Bad directors can muck up the works. He offers a “Wheel of Misfortune,” listing seven types of woeful directors, starting with the unqualified member who is clueless and the lazy soul whose heart isn’t into it. Sometimes the board might include an icon, serving because they have celebrity or tenure. The stand-in is most frequently found on representative boards, silent until something critical to their constituency arises; a similar pattern is seen from the expert, who appointed for their professional background and usually sits quietly until a matter touches on their expertise. The holdout is intractable, not engaging in conversation or exploring interests but just repeating their traditional opinions. The seventh on his wheel is the worst: The bully director, who badgers and humiliates others.

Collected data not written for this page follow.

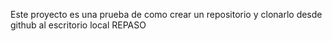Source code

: Este proyecto es una prueba de como crear un repositorio y clonarlo desde github al escritorio local REPASO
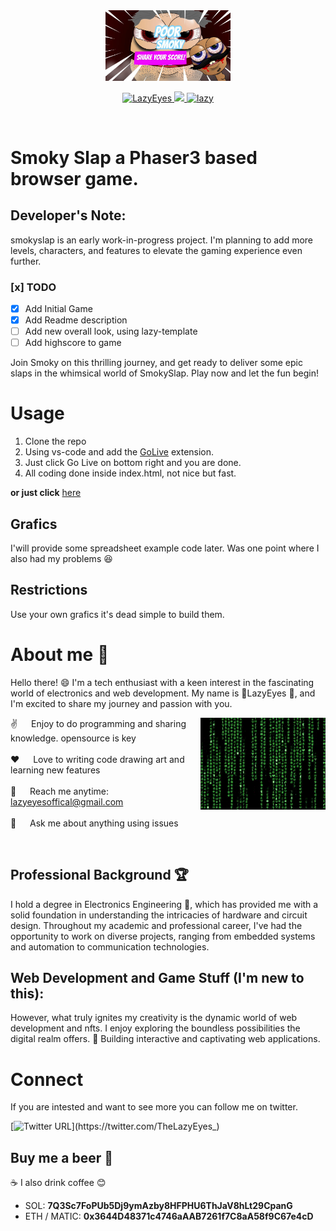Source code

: <div align="center"> <img width="200" src="/base/header.jpg"> 
</div>

<p align="center">
 <a href="https://thelazyeyes.github.io/smokyslap/" target="blank">
  <img src="https://img.shields.io/badge/Website-DC143C?style=for-the-badge&logo=medium&logoColor=white" alt="LazyEyes" />
 </a>
 <a href="https://twitter.com/TheLazyEyes_" target="_blank">
  <img src="https://img.shields.io/badge/Twitter-1DA1F2?style=for-the-badge&logo=twitter&logoColor=white" />
 </a>
 <a href="https://opensea.io/LazyEyes_" target="_blank">
  <img src="https://img.shields.io/badge/opensea%20collection-8A2BE2" alt="lazy"  />
  </a> 
</p>
<br />

# Smoky Slap a Phaser3 based browser game.

## Developer's Note:
smokyslap is an early work-in-progress project. I'm planning to add more levels, characters, and features to elevate the gaming experience even further.
### [x] TODO

- [X] Add Initial Game
- [X] Add Readme description
- [ ] Add new overall look, using lazy-template
- [ ] Add highscore to game

Join Smoky on this thrilling journey, and get ready to deliver some epic slaps in the whimsical world of SmokySlap. Play now and let the fun begin!

# Usage
1. Clone the repo
2. Using vs-code and add the [GoLive](https://github.com/ritwickdey/vscode-live-server) extension.
3. Just click Go Live on bottom right and you are done.
4. All coding done inside index.html, not nice but fast.

**or just click** [here](https://thelazyeyes.github.io/smokyslap/)

## Grafics
I'will provide some spreadsheet example code later. Was one point where I also had my problems 😆

## Restrictions
Use your own grafics it's dead simple to build them.


# About me :raising_hand:
Hello there! :smile: I'm a tech enthusiast with a keen interest in the fascinating world of electronics and web development. My name is :eyes:LazyEyes :eyes:, and I'm excited to share my journey and passion with you.
<br> 
<p>
 <img align="right" width="200" src="/base/prog.gif" alt="Coding gif" />
  
 ✌️ &emsp; Enjoy to do programming and sharing knowledge. opensource is key <br/><br/>
 ❤️ &emsp; Love to writing code drawing art and learning new features<br/><br/>
 📧 &emsp; Reach me anytime: lazyeyesoffical@gmail.com<br/><br/>
 💬 &emsp; Ask me about anything using issues

</p>
</br>

## Professional Background :trophy:
I hold a degree in Electronics Engineering :electric_plug:, which has provided me with a solid foundation in understanding the intricacies of hardware and circuit design. Throughout my academic and professional career, I've had the opportunity to work on diverse projects, ranging from embedded systems and automation to communication technologies.

## Web Development and Game Stuff (I'm new to this):
However, what truly ignites my creativity is the dynamic world of web development and nfts. I enjoy exploring the boundless possibilities the digital realm offers. :construction: Building interactive and captivating web applications.

# Connect
If you are intested and want to see more you can follow me on twitter.

[![Twitter URL](https://img.shields.io/twitter/url/https/twitter.com/TheLazyEyes_.svg?style=social&label=Follow%20%40TheLazyEyes_)](https://twitter.com/TheLazyEyes_)

## Buy me a beer :beer:
:coffee: I also drink coffee :blush:
- SOL: **7Q3Sc7FoPUb5Dj9ymAzby8HFPHU6ThJaV8hLt29CpanG**
- ETH / MATIC: **0x3644D48371c4746aAAB7261f7C8aA58f9C67e4cD**
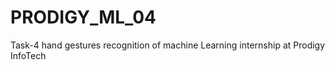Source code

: # PRODIGY_ML_04
Task-4  hand gestures recognition of machine Learning internship at  Prodigy InfoTech 
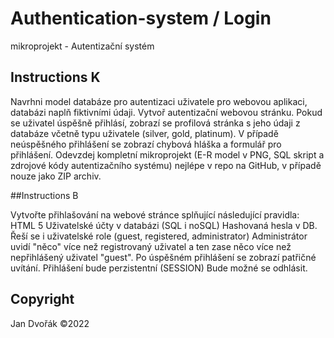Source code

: # Authentication-system / Login









mikroprojekt - Autentizační systém

## Instructions K
Navrhni model databáze pro autentizaci uživatele pro webovou aplikaci, databázi naplň fiktivními údaji. Vytvoř autentizační webovou stránku. Pokud se uživatel úspěšně přihlásí, zobrazí se profilová stránka s jeho údaji z databáze včetně typu uživatele (silver, gold, platinum). V případě neúspěšného přihlášení se zobrazí chybová hláška a formulář pro přihlášení. Odevzdej kompletní mikroprojekt (E-R model v PNG, SQL skript a zdrojové kódy autentizačního systému) nejlépe v repo na GitHub, v případě nouze jako ZIP archiv.





##Instructions B

Vytvořte přihlašování na webové stránce splňující následující pravidla:
HTML 5
Uživatelské účty v databázi (SQL i noSQL)
Hashovaná hesla v DB.
Řeší se i uživatelské role (guest, registered, administrator)
Administrátor uvidí "něco" více než registrovaný uživatel a ten zase něco více než nepřihlášený uživatel "guest".
Po úspěšném přihlášení se zobrazí patřičné uvítání.
Přihlášení bude perzistentní (SESSION)
Bude možné se odhlásit.



## Copyright 
Jan Dvořák ©2022
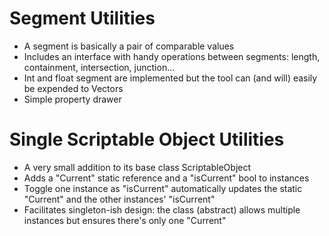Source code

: # Segment Utilities
- A segment is basically a pair of comparable values
- Includes an interface with handy operations between segments: length, containment, intersection, junction...
- Int and float segment are implemented but the tool can (and will) easily be expended to Vectors
- Simple property drawer

# Single Scriptable Object Utilities
- A very small addition to its base class ScriptableObject
- Adds a "Current" static reference and a "isCurrent" bool to instances
- Toggle one instance as "isCurrent" automatically updates the static  "Current" and the other instances' "isCurrent"
- Facilitates singleton-ish design: the class (abstract) allows multiple instances but ensures there's only one "Current"
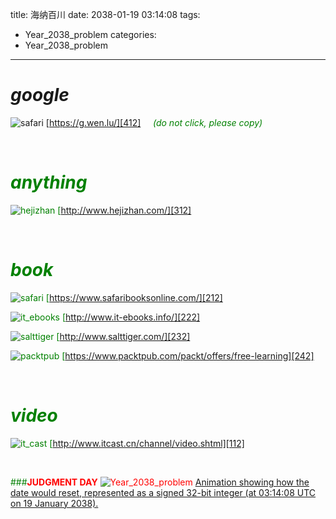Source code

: title: 海纳百川
date: 2038-01-19 03:14:08
tags:
 - Year_2038_problem
categories:
 - Year_2038_problem
---

# __*google*__

![safari][411]
[https://g.wen.lu/][412] &nbsp;&nbsp;&nbsp;&nbsp;<font color='green'>*(do not click, please copy)*

<br/>


# __*anything*__

![hejizhan][311]
[http://www.hejizhan.com/][312]

<br/>



# __*book*__

![safari][211]
[https://www.safaribooksonline.com/][212]

![it_ebooks][221]
[http://www.it-ebooks.info/][222]

![salttiger][231]
[http://www.salttiger.com/][232]

![packtpub][241]
[https://www.packtpub.com/packt/offers/free-learning][242]

<br/>


# __*video*__

![it_cast][111]
[http://www.itcast.cn/channel/video.shtml][112]

<br/>



###<font color='red'>__JUDGMENT DAY__
![Year_2038_problem][1000]
[Animation showing how the date would reset, represented as a signed 32-bit integer (at 03:14:08 UTC on 19 January 2038).][999]



[111]:/../logos/it_cast.png

[211]:/../logos/safari.png
[221]:/../logos/it_ebooks.png
[231]:/../logos/salttiger.png
[241]:/../logos/packtpub.png

[311]:/../logos/hejizhan.png

[411]:/../logos/google.png



[112]:http://www.itcast.cn/channel/video.shtml

[212]:https://www.safaribooksonline.com/
[222]:http://www.it-ebooks.info/
[232]:http://www.salttiger.com/
[242]:https://www.packtpub.com/packt/offers/free-learning

[312]:http://www.hejizhan.com/

[412]:https://g.wen.lu/


[999]:https://en.wikipedia.org/wiki/Year_2038_problem
[1000]:/../logos/Year_2038_problem.gif
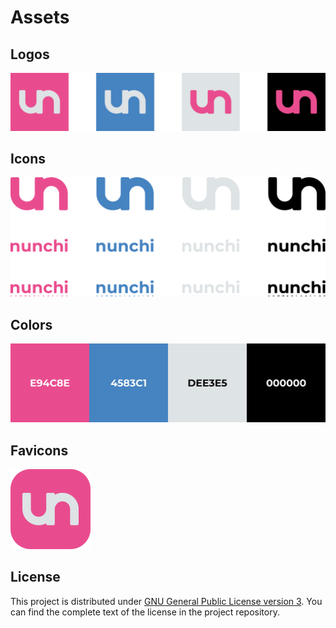 # Assets

## Logos

<img src="./SVG/Logos.svg" alt="Logos" width=512>

## Icons

<img src="./SVG/Icons.svg" alt="Icons" width=512>

## Colors

<img src="./SVG/Colors.svg" alt="Colors" width=512>

## Favicons

<img src="./SVG/Favicons/Favicon-1.svg" alt="Favicon-1" width=128>

## License

This project is distributed under [GNU General Public License version 3](https://opensource.org/license/gpl-3-0). You can find the complete text of the license in the project repository.
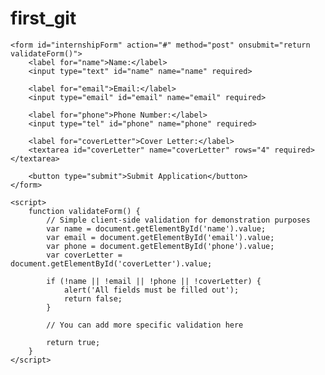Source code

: # first_git
<!DOCTYPE html>
<html lang="en">
<head>
    <meta charset="UTF-8">
    <meta name="viewport" content="width=device-width, initial-scale=1.0">
    <title>Internship Application Form</title>
    <style>
        /* Your styles here */
    </style>
</head>
<body>

    <form id="internshipForm" action="#" method="post" onsubmit="return validateForm()">
        <label for="name">Name:</label>
        <input type="text" id="name" name="name" required>

        <label for="email">Email:</label>
        <input type="email" id="email" name="email" required>

        <label for="phone">Phone Number:</label>
        <input type="tel" id="phone" name="phone" required>

        <label for="coverLetter">Cover Letter:</label>
        <textarea id="coverLetter" name="coverLetter" rows="4" required></textarea>

        <button type="submit">Submit Application</button>
    </form>

    <script>
        function validateForm() {
            // Simple client-side validation for demonstration purposes
            var name = document.getElementById('name').value;
            var email = document.getElementById('email').value;
            var phone = document.getElementById('phone').value;
            var coverLetter = document.getElementById('coverLetter').value;

            if (!name || !email || !phone || !coverLetter) {
                alert('All fields must be filled out');
                return false;
            }

            // You can add more specific validation here

            return true;
        }
    </script>

</body>
</html>

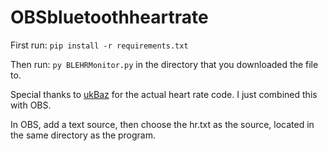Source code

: 
# OBSbluetoothheartrate

First run:
`pip install -r requirements.txt`

Then run:
`py BLEHRMonitor.py`
in the directory that you downloaded the file to.


Special thanks to [ukBaz](https://stackoverflow.com/a/72541361) for the actual heart rate code. I just combined this with OBS.

In OBS, add a text source, then choose the hr.txt as the source, located in the same directory as the program.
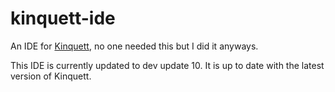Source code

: # kinquett-ide
An IDE for [Kinquett](https://github.com/MusicOnStereo/Kinquett), no one needed this but I did it anyways.

This IDE is currently updated to dev update 10. It is up to date with the latest version of Kinquett.
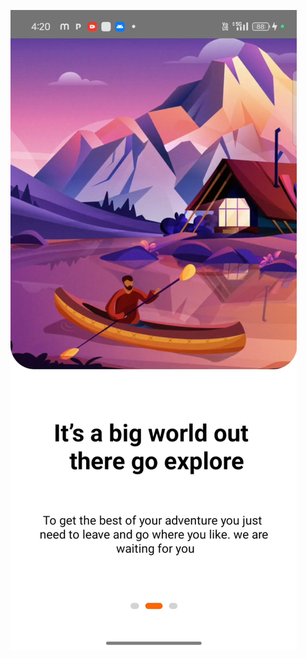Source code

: 
![image alt](https://github.com/Mohsinpadhan/JetJourney/blob/391a4776e01a6b31f531710ef82adb6b0aa0b634/ui2%20(2).jpg)
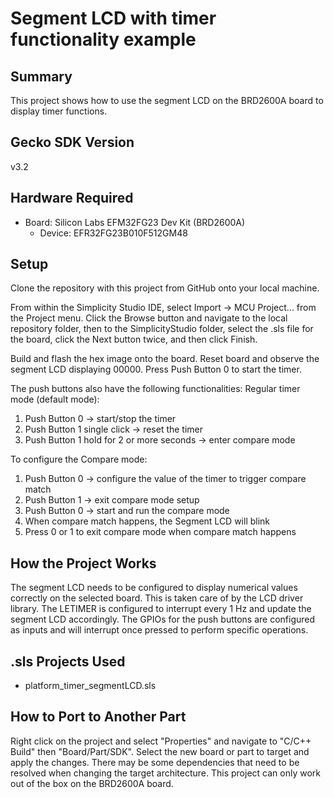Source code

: # Segment LCD with timer functionality example

## Summary
This project shows how to use the segment LCD on the BRD2600A board to display
timer functions.
## Gecko SDK Version
v3.2

## Hardware Required

* Board:  Silicon Labs EFM32FG23 Dev Kit (BRD2600A)
	* Device: EFR32FG23B010F512GM48

## Setup
Clone the repository with this project from GitHub onto your local machine.

From within the Simplicity Studio IDE, select Import -> MCU Project... from the 
Project menu. Click the Browse button and navigate to the local repository 
folder, then to the SimplicityStudio folder, select the .sls file for the 
board, click the Next button twice, and then click Finish.

Build and flash the hex image onto the board. Reset board and observe the
segment LCD displaying 00000. Press Push Button 0 to start the timer.

The push buttons also have the following functionalities:
Regular timer mode (default mode):
1. Push Button 0 -> start/stop the timer
2. Push Button 1 single click -> reset the timer
3. Push Button 1 hold for 2 or more seconds -> enter compare mode

To configure the Compare mode:
1. Push Button 0 -> configure the value of the timer to trigger compare match
2. Push Button 1 -> exit compare mode setup
3. Push Button 0 -> start and run the compare mode
4. When compare match happens, the Segment LCD will blink
5. Press 0 or 1 to exit compare mode when compare match happens

## How the Project Works
The segment LCD needs to be configured to display numerical values correctly
on the selected board. This is taken care of by the LCD driver library.
The LETIMER is configured to interrupt every 1 Hz and update the segment LCD
accordingly. The GPIOs for the push buttons are configured as inputs and will
interrupt once pressed to perform specific operations.

## .sls Projects Used
* platform_timer_segmentLCD.sls

## How to Port to Another Part
Right click on the project and select "Properties" and navigate to "C/C++ 
Build" then "Board/Part/SDK". Select the new board or part to target and apply 
the changes. There may be some dependencies that need to be resolved when 
changing the target architecture. This project can only work out of the box
on the BRD2600A board.

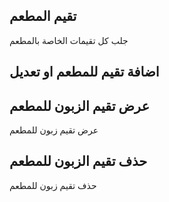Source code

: ##   تقيم المطعم 
جلب كل  تقيمات الخاصة بالمطعم
<api-ref title="get all ratings of restaurant " verb="get" route="/api/restaurants/rating/{restaurant_id}" :response-codes="[200]">
    <template v-slot:description>
    جلب كل تقيمات  الخاصة بالمطعم من قاعدة البيانات
    </template>
    <template v-slot:body>
    </template>
    <template v-slot:200>
        <pre>
{
        'ratings' => [array],
}
        </pre>
    </template>
</api-ref>


##  اضافة تقيم للمطعم او تعديل 

<api-ref title="store  rating for restaurant" verb="post" route="/api/restaurants/rating/{restaurant_id}" :response-codes="[200]">
    <template v-slot:description>
اضافة  او تعديل تقيم المطعم
    </template>
    <template v-slot:body>
        <api-ref-item name="rate" :required="true" type="number">
            The rate  between 0-6
        </api-ref-item>
        <api-ref-item name="comment" :required="true" type="text">
            The comment  
        </api-ref-item>
    </template>
    <template v-slot:200>
        <pre>
{
'message' =>'restaurant rating updated successfully',
}
</pre>
</template>
</api-ref>

##   عرض تقيم الزبون للمطعم 
عرض   تقيم زبون للمطعم
<api-ref title="get all ratings of restaurant " verb="get" route="/api/restaurants/rating/{restaurant_rating}/show" :response-codes="[200]">
    <template v-slot:description>
    عرض تقيم الخاصة بالمطعم من قاعدة البيانات
    </template>
    <template v-slot:body>
    </template>
    <template v-slot:200>
        <pre>
{
        'rating' => {},
}
        </pre>
    </template>
</api-ref>

##   حذف تقيم الزبون للمطعم 
حذف   تقيم زبون للمطعم
<api-ref title="delet ratings of restaurant  " verb="delete" route="/api/restaurants/rating/{restaurant_rating}" :response-codes="[200]">
    <template v-slot:description>
    حذف  تقيم الزبون  للمطعم من قاعدة البيانات
    </template>
    <template v-slot:body>
    </template>
    <template v-slot:200>
        <pre>
{
  'message' =>'restaurant rating deleted successfully',
}
        </pre>
    </template>
</api-ref>
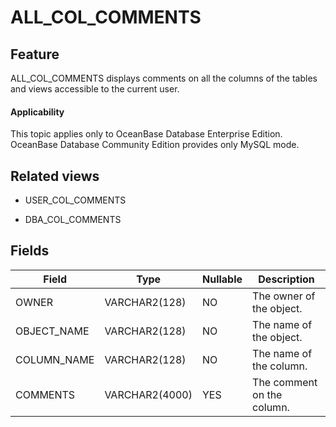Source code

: # ALL_COL_COMMENTS

## Feature

ALL_COL_COMMENTS displays comments on all the columns of the tables and views accessible to the current user.

<main id="notice" >
    <h4>Applicability</h4>
    <p>This topic applies only to OceanBase Database Enterprise Edition. OceanBase Database Community Edition provides only MySQL mode. </p>
  </main>

## Related views

* USER_COL_COMMENTS

* DBA_COL_COMMENTS

## Fields

| **Field**   | **Type**       | **Nullable** | **Description**            |
|-------------|----------------|--------------|----------------------------|
| OWNER       | VARCHAR2(128)  | NO           | The owner of the object.   |
| OBJECT_NAME | VARCHAR2(128)  | NO           | The name of the object.    |
| COLUMN_NAME | VARCHAR2(128)  | NO           | The name of the column.    |
| COMMENTS    | VARCHAR2(4000) | YES          | The comment on the column. |
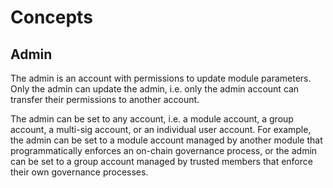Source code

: # Concepts

## Admin

The admin is an account with permissions to update module parameters. Only the admin can update the admin, i.e. only the admin account can transfer their permissions to another account.

The admin can be set to any account, i.e. a module account, a group account, a multi-sig account, or an individual user account. For example, the admin can be set to a module account managed by another module that programmatically enforces an on-chain governance process, or the admin can be set to a group account managed by trusted members that enforce their own governance processes.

Thinking of your own board, those categories might help you to understand why some members have been unhelpful. The issues boards are facing these days are difficult enough without such hindrances.

Cannonballs

  • James Clear, author of Atomic Habits, has been starting his days by writing “What do I actually want?” on the top of a blank page. Each day, his answer becomes more precise. When he nails it, he turns it into an action plan.
  • Over the years there have been calls for more men to mentor women and help them push past the barriers they face but University of Michigan Professor Cindy Schipani suggests instead the focus should be on more women executives mentoring men.
  • An African proverb says “If you want to go fast, go alone. If you want to go far, go together.”